Zynga predicts Q2 decline after posting Q1 profit
Social gaming operator posts first quarterly profit since listing despite Zynga Poker showing decline
Zynga has posted its first quarterly profit since becoming a public company in December 2011, but has also seen revenues and player numbers fall and Zynga poker showing “sequential decline” in the period.
The operator posted net income of US$4m, compared to losses of $85m for the equivalent period last year. This marked the company’s return to profit after posting a full year net loss of $209m in its 2012 results, released in February.
However, the three months ending 31 March 2013 saw revenues fall 18% to $264m, down from $321m from Q1 2012. The period also saw a decline in bookings, which fell 30% year-on-year to $230m, while daily active users fell by a fifth to 52m, down from 62m in the first three months of 2012. Revenue was derived predominantly from in-game revenues of $230m, with advertising contributing just $34m “ up 21% year-on-year but down 8% quarter-on-quarter.
COO David Ko said Zynga Poker had experienced “sequential decline” in first quarter bookings online.
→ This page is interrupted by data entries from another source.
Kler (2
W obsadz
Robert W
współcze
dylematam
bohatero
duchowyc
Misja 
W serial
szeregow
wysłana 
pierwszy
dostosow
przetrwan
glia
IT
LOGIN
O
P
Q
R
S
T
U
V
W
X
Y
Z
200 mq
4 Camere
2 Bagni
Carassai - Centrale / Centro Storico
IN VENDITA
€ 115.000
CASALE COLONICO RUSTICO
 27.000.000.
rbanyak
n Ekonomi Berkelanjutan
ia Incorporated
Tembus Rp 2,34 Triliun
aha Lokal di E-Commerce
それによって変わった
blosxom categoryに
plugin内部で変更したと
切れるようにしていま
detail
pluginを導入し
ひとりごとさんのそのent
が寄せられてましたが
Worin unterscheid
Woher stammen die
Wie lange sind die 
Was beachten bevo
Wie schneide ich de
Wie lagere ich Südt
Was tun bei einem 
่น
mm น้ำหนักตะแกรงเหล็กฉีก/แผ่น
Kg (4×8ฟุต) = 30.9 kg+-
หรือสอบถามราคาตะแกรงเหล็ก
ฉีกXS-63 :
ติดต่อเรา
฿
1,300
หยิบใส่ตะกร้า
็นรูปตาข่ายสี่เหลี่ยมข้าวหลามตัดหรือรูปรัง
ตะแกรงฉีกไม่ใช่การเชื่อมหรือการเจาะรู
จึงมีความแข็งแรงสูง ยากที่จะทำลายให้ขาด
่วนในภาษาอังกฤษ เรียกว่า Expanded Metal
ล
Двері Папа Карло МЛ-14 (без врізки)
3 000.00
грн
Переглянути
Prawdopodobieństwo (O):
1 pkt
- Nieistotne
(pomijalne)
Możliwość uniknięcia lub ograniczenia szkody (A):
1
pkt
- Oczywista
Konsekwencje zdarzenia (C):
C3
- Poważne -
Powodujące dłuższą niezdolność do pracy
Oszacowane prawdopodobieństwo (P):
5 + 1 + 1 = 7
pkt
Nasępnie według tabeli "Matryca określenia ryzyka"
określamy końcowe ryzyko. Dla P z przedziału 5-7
He explained that a number of instances of credit card fraud had occurred in the app and actions taken by Zynga and Facebook to correct this had further impacted web bookings. However, he added that the company had “dealt with similar threats in the past” and did not expect to see lasting decline.
While the operator released its first-ever real-money gambling products, ZyngaPlusPoker and ZyngaPlusCasino, earlier this month, it did not break out any figures for the channel. It described the launch as “the first step” towards realising the company’s “long-term vision of bringing players the next generation of real-money games on multiple platforms in regulated markets.”
Online gaming operators polled by eGaming Review earlier this month said they did not view Zynga as a threat in real money gaming at this time.
Commenting on the results Zynga chief executive Mark Pincus pledged to continue to “invest in developing the leading franchises and network across web and mobile platforms” to offer its 253m MAU “a connected experience”. He also praised the performance of its FarmVille franchise, but warned that 2013 would prove to be a second “transition[al] year” as the company continued its shift to cross-platform development.
As a result of this transition Zynga has warned that losses will once again rise in the second quarter of 2013, in the range of $26.5m to $36.5m, while admitting that the decline in revenues is expected to continue. The company has projected total earnings of between $225 and $235m for the three months ending 30 June, with Pincus predicting “uneven, non-linear results.”
Mobile, mentioned by Pincus as Zynga’s key growth opportunity in February’s full year results for 2012, continued to be the company’s main focus, CFO Mark Vranesh added. Bookings on the channel rose 22% year-on-year, despite DAU remaining flat “ something which the operator will address with the launch of a number of titles in Q2.